Income is not polarized in any way in terms of social dynamics. On the one hand, to the growing number of poor people, the number of impoverished people is added, because they have lost the level of well-being to which they were accustomed. On the other hand, some social groups improve and expand their access to the market, including the luxury market; they can afford to travel and import objects for sophisticated consumption, save in currencies that do not devalue, and face inflation under advantageous conditions.
In this context of polarization, it is not strange that “patrimonial crimes,” corruption, theft, bribery, the enthronement of the black market in consumption and living habits are established in “everyday life,” as psychologists say. .
The incompressibility of the black market, maintained by the contraction of the ration book, the shortage of basic necessities for family consumption in state stores, and limited access to legalized private businesses, is structurally connected to a dissatisfied majority of social demand.
Last but not least, the elasticity of demand for goods and services by those who have resources, by contributing to maintaining the rise in prices in all markets, indirectly affects that type of income redistribution mechanism called theft and “petty corruption.”
It is a systemic phenomenon (inseparable from the remaining problems of the model), not simply derived from the demand of those with high incomes (the private ones).
Building the anti-corruption policy based on accounting controls and audits, and moralizing campaigns, which make the cadres swear probity, without acting from the social and economic context of the crisis, which encompasses the State and civil society, is an ineffective exercise.
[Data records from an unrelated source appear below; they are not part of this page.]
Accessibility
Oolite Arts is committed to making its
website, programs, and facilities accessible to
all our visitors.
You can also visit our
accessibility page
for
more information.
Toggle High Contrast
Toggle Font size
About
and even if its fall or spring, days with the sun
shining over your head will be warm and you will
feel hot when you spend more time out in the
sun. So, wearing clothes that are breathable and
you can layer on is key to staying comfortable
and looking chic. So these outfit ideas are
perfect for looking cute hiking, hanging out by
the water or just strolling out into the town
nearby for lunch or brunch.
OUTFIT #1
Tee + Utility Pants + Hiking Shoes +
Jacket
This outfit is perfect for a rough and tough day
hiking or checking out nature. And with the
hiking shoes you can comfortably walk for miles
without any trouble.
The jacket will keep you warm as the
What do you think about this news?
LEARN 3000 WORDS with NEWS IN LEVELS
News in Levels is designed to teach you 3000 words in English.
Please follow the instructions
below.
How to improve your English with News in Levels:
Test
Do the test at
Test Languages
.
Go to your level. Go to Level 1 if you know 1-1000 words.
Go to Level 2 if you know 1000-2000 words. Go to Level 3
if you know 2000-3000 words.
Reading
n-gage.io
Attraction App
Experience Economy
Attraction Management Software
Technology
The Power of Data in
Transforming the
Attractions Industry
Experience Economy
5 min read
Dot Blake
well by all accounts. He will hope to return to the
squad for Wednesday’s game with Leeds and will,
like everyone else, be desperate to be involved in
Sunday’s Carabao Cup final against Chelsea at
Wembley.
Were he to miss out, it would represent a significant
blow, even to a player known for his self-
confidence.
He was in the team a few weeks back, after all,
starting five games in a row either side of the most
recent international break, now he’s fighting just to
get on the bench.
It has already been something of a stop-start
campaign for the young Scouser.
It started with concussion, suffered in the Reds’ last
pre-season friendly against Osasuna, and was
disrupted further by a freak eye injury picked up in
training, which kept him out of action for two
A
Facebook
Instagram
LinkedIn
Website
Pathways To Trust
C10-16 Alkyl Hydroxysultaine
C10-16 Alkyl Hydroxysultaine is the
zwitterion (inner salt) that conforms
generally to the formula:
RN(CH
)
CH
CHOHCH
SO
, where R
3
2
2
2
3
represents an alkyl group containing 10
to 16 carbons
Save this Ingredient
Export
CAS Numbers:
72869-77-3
Spurred on by this perfect storm, where numerous internal and external factors that we already know converge, the recent March 17 protests are an organic expression of that civil society tormented by a crisis of which the increase in corruption is a part.
As in the July 11 protests, the manipulations tend to blur their nature, but at this point we already know that they constitute a popular reaction that is not only predictable, but legitimate, which is not willing to wait for the legislation derived from Article 56, five years after the new Constitution recognized the right to street protest. [The rights of assembly, demonstration and association, for lawful and peaceful purposes, are recognized by the State as long as they are exercised with respect for public order and compliance with the requirements established by law.] And I say that we know this because the response of the authorities has been political, not police.
The experience of corruption as a chronic problem in other socialisms that some consider models for ours reveals that the harshness of punishment barely removes some corrupt people, but does not act on the root of the problem.
As in public health and epidemiology, about which we know more than other very prosperous people, understanding the factors of epidemics and preventing them is the most effective way to deal with them.
A doctor friend explained it to me this way: “as long as we don’t get infected with the ‘switched off neurons’ virus, we can defend ourselves against all epidemics.”